* _Exercise requirements_: Put every line of the entries below into a JSON list of strings, one string per line, with blank lines left out. Leave the picture lines out of the list.

*** Opening of Material for this exercise ***

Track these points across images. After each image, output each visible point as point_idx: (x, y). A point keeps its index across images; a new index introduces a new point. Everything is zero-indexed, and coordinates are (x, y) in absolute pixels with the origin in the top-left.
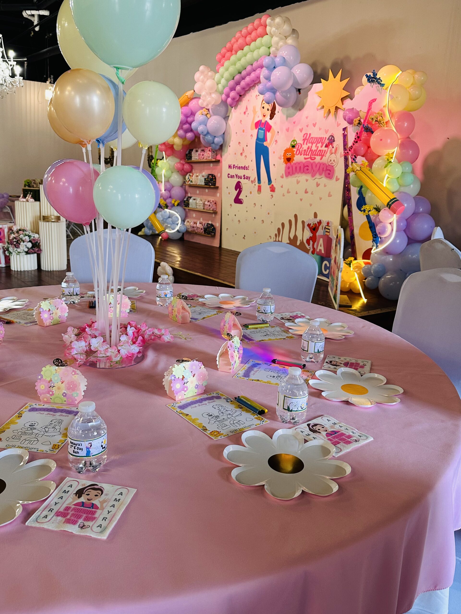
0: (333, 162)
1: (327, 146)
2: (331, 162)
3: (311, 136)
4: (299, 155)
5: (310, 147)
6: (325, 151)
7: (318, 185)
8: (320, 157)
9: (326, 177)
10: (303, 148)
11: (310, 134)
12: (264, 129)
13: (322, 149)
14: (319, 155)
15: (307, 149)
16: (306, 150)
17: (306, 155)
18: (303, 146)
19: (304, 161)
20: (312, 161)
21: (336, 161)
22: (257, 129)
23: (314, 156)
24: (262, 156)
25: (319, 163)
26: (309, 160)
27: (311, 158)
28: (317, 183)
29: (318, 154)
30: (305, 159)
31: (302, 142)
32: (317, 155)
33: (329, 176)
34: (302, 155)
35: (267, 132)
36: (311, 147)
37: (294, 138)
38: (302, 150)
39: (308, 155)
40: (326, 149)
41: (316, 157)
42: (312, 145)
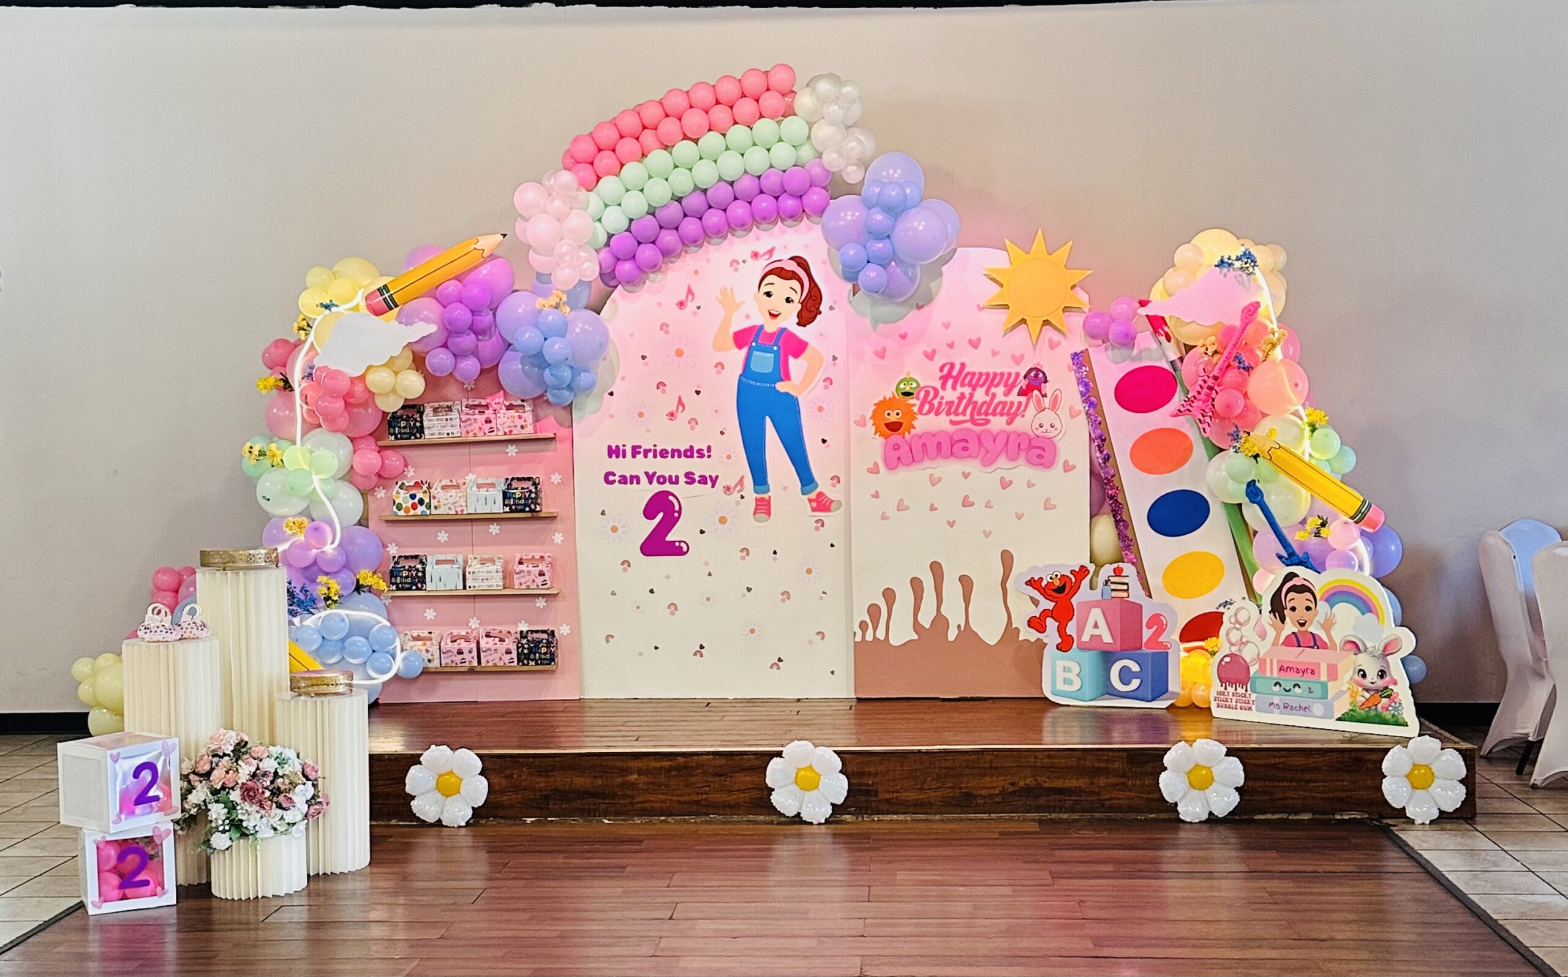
0: (1050, 429)
1: (1022, 393)
2: (1043, 429)
3: (966, 371)
4: (932, 414)
5: (967, 395)
6: (1020, 404)
7: (1005, 484)
8: (1005, 418)
9: (1030, 462)
10: (942, 398)
11: (963, 365)
12: (775, 348)
13: (1009, 399)
14: (1002, 414)
15: (956, 401)
16: (953, 402)
17: (957, 414)
18: (941, 393)
19: (952, 428)
20: (978, 429)
21: (1058, 425)
22: (745, 350)
23: (983, 417)
24: (768, 419)
25: (1002, 431)
26: (969, 425)
27: (973, 421)
28: (1002, 478)
29: (998, 410)
30: (953, 423)
31: (938, 384)
32: (994, 414)
33: (1042, 461)
34: (944, 414)
35: (791, 359)
36: (972, 395)
37: (908, 374)
38: (940, 404)
39: (964, 413)
40: (1023, 399)
41: (990, 417)
42: (974, 389)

*** Close of Material for this exercise ***

* _Exercise response_:
[
  "Track these points across images. After each image, output each visible point as point_idx: (x, y). A point keeps its index across images; a new index introduces a new point. Everything is zero-indexed, and coordinates are (x, y) in absolute pixels with the origin in the top-left.",
  "0: (333, 162)",
  "1: (327, 146)",
  "2: (331, 162)",
  "3: (311, 136)",
  "4: (299, 155)",
  "5: (310, 147)",
  "6: (325, 151)",
  "7: (318, 185)",
  "8: (320, 157)",
  "9: (326, 177)",
  "10: (303, 148)",
  "11: (310, 134)",
  "12: (264, 129)",
  "13: (322, 149)",
  "14: (319, 155)",
  "15: (307, 149)",
  "16: (306, 150)",
  "17: (306, 155)",
  "18: (303, 146)",
  "19: (304, 161)",
  "20: (312, 161)",
  "21: (336, 161)",
  "22: (257, 129)",
  "23: (314, 156)",
  "24: (262, 156)",
  "25: (319, 163)",
  "26: (309, 160)",
  "27: (311, 158)",
  "28: (317, 183)",
  "29: (318, 154)",
  "30: (305, 159)",
  "31: (302, 142)",
  "32: (317, 155)",
  "33: (329, 176)",
  "34: (302, 155)",
  "35: (267, 132)",
  "36: (311, 147)",
  "37: (294, 138)",
  "38: (302, 150)",
  "39: (308, 155)",
  "40: (326, 149)",
  "41: (316, 157)",
  "42: (312, 145)",
  "0: (1050, 429)",
  "1: (1022, 393)",
  "2: (1043, 429)",
  "3: (966, 371)",
  "4: (932, 414)",
  "5: (967, 395)",
  "6: (1020, 404)",
  "7: (1005, 484)",
  "8: (1005, 418)",
  "9: (1030, 462)",
  "10: (942, 398)",
  "11: (963, 365)",
  "12: (775, 348)",
  "13: (1009, 399)",
  "14: (1002, 414)",
  "15: (956, 401)",
  "16: (953, 402)",
  "17: (957, 414)",
  "18: (941, 393)",
  "19: (952, 428)",
  "20: (978, 429)",
  "21: (1058, 425)",
  "22: (745, 350)",
  "23: (983, 417)",
  "24: (768, 419)",
  "25: (1002, 431)",
  "26: (969, 425)",
  "27: (973, 421)",
  "28: (1002, 478)",
  "29: (998, 410)",
  "30: (953, 423)",
  "31: (938, 384)",
  "32: (994, 414)",
  "33: (1042, 461)",
  "34: (944, 414)",
  "35: (791, 359)",
  "36: (972, 395)",
  "37: (908, 374)",
  "38: (940, 404)",
  "39: (964, 413)",
  "40: (1023, 399)",
  "41: (990, 417)",
  "42: (974, 389)"
]